My dreams of exception handling

A short foreword about love and hate,

=> (first []) ; I love it
nil
=> (nth [] 0) ; I hate it
java.lang.IndexOutOfBoundsException

Clojure corrected some stupidity of Java, but it also inherited some of them.

Dream 1, reproducible stacktrace

I don’t like stacktraces as they are. They say very little about the context where they were thrown. I cannot call (catch FileNotFoundException e (.getFile e)), I can only call its getMessage which may contain some information burried in a string. Besides, stacktraces say almost nothing about the nested contexts along the call chain leading to the exception.

Here is what I dream of

=> (reproduce-contexts (call-something-nasty 666))
('(call-something-nasty 666)
 '(one-level-deeper-function 666 nil)
 '(this-is-the-nasty-one [666 nil]))

I would get a list of each function called with their actual arguments. I could pick any item in it, evaluate it, and get the same exception. It would make it easier to localize what went wrong and to test a fix to it.
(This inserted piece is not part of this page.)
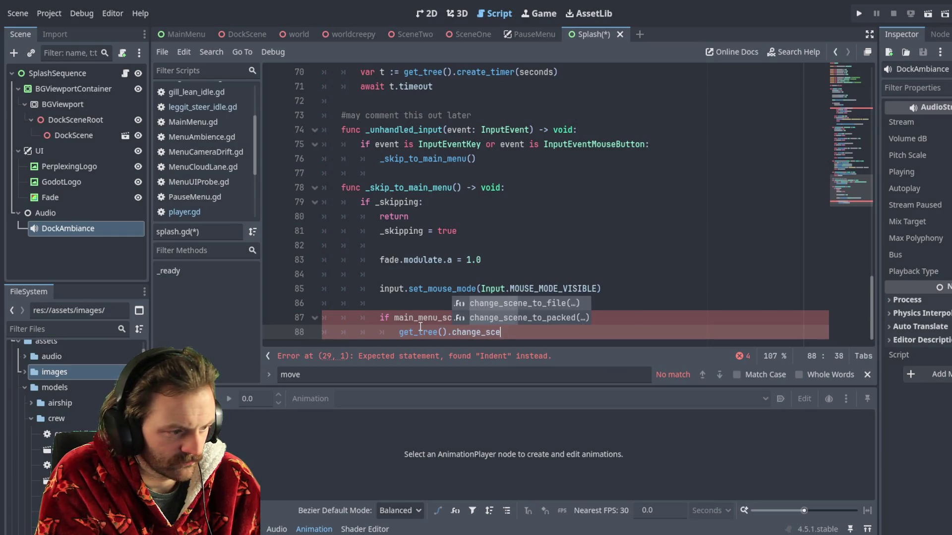
pyautogui.write('ne_to')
It seems doable with a macro that surrounds the body of every function with a try-catch block. It’s just a rough idea, but hey, I am dreaming.

Dream 2, throwing exceptions disabled by default

I think, an exception is just another way to write an assertion.

(defn average-with-exception
  [xs]
  (if (seq xs)
    (/ (reduce + xs) (count xs))
    (throw (EmptyCollectionException.))))

(defn average-with-assertion
  [xs]
  (do
    (assert (seq xs))
    (/ (reduce + xs) (count xs))))

Their intention is the same, the only difference is that an assertion error cannot have a type and variables. But this could be overcome easily having (defmacro smart-ass-ert [exp type & vars]).

What I like about assertions is that they are not forced on you, but you can enable or disable them. You can even enable them for one package and disable for another one. And they are disabled by default. My dream is to be able to write (nth [] 999) and get a modest nil until I really want to deal with my indexes.